From the data below, tally each line that has "institutos" in it, then give that tally without comment.

Exercise inputs -
-*-

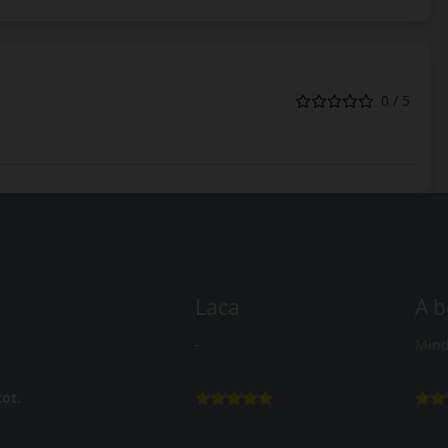
0 / 5
Laca
A b
-
Mind
ot.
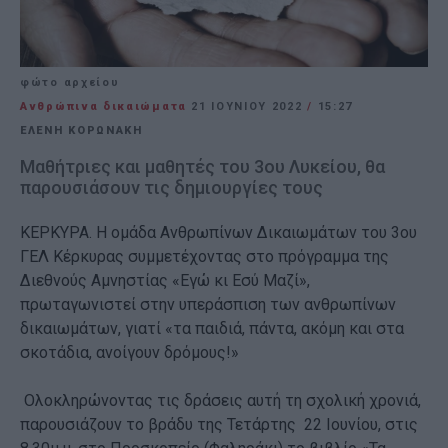
φώτο αρχείου
Ανθρώπινα δικαιώματα
21 ΙΟΥΝΊΟΥ 2022
/
15:27
ΕΛΕΝΗ ΚΟΡΩΝΑΚΗ
Μαθήτριες και μαθητές του 3ου Λυκείου, θα
παρουσιάσουν τις δημιουργίες τους
ΚΕΡΚΥΡΑ. Η ομάδα Ανθρωπίνων Δικαιωμάτων του 3ου
ΓΕΛ Κέρκυρας συμμετέχοντας στο πρόγραμμα της
Διεθνούς Αμνηστίας «Εγώ κι Εσύ Μαζί»,
πρωταγωνιστεί στην υπεράσπιση των ανθρωπίνων
δικαιωμάτων, γιατί «τα παιδιά, πάντα, ακόμη και στα
σκοτάδια, ανοίγουν δρόμους!»
Ολοκληρώνοντας τις δράσεις αυτή τη σχολική χρονιά,
παρουσιάζουν το βράδυ της Τετάρτης 22 Ιουνίου, στις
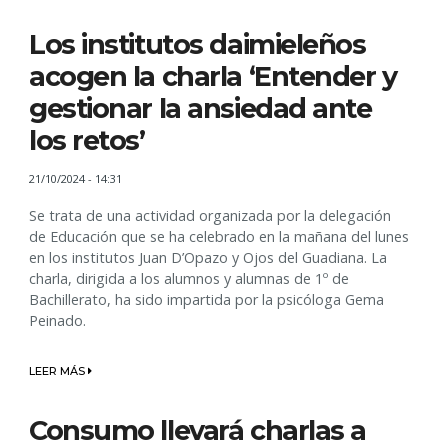
Los institutos daimieleños
acogen la charla ‘Entender y
gestionar la ansiedad ante
los retos’
21/10/2024 - 14:31
Se trata de una actividad organizada por la delegación
de Educación que se ha celebrado en la mañana del lunes
en los institutos Juan D’Opazo y Ojos del Guadiana. La
charla, dirigida a los alumnos y alumnas de 1º de
Bachillerato, ha sido impartida por la psicóloga Gema
Peinado.
LEER MÁS
Consumo llevará charlas a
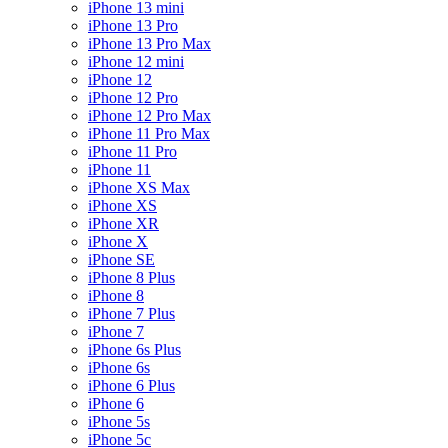
iPhone 13 mini
iPhone 13 Pro
iPhone 13 Pro Max
iPhone 12 mini
iPhone 12
iPhone 12 Pro
iPhone 12 Pro Max
iPhone 11 Pro Max
iPhone 11 Pro
iPhone 11
iPhone XS Max
iPhone XS
iPhone XR
iPhone X
iPhone SE
iPhone 8 Plus
iPhone 8
iPhone 7 Plus
iPhone 7
iPhone 6s Plus
iPhone 6s
iPhone 6 Plus
iPhone 6
iPhone 5s
iPhone 5c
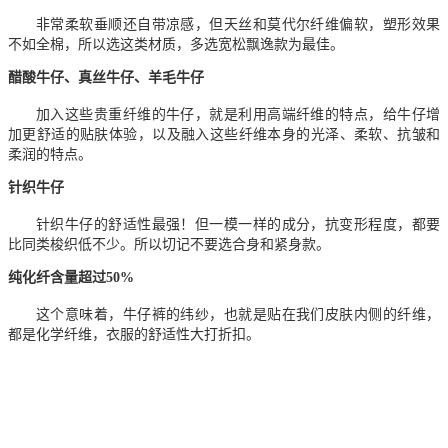
非常柔软垂顺还自带凉感，但天丝和莫代尔纤维偏软，塑形效果
不如全棉，所以选这类材质，多选宽松飘逸款为最佳。
醋酸牛仔、真丝牛仔、羊毛牛仔
加入这些贵重纤维的牛仔，就是利用高端纤维的特点，给牛仔增
加更舒适的贴肤体验，以及融入这些纤维本身的光泽、柔软、抗皱和
柔润的特点。
针织牛仔
针织牛仔的舒适性最强！但一模一样的成分，抗变形程度，都要
比同类梭织低不少。所以切记不要选合身和紧身款。
纯化纤含量超过50%
这个意味着，牛仔裤的纬纱，也就是贴在我们皮肤内侧的纤维，
都是化学纤维，衣服的舒适性大打折扣。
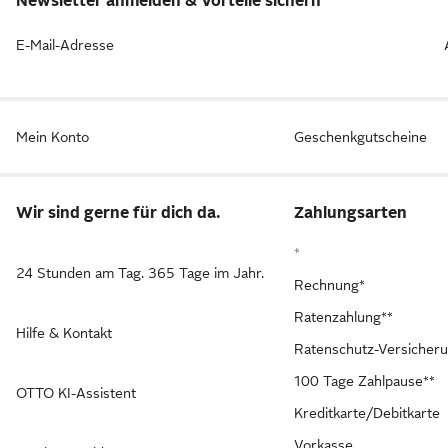
Newsletter anmelden & Vorteile sichern
E-Mail-Adresse
Mein Konto
Geschenkgutscheine
Wir sind gerne für dich da.
Zahlungsarten
*
24 Stunden am Tag. 365 Tage im Jahr.
Rechnung*
Ratenzahlung**
Hilfe & Kontakt
Ratenschutz-Versicher
100 Tage Zahlpause**
OTTO KI-Assistent
Kreditkarte/Debitkarte
Vorkasse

-*-

Solution below - 2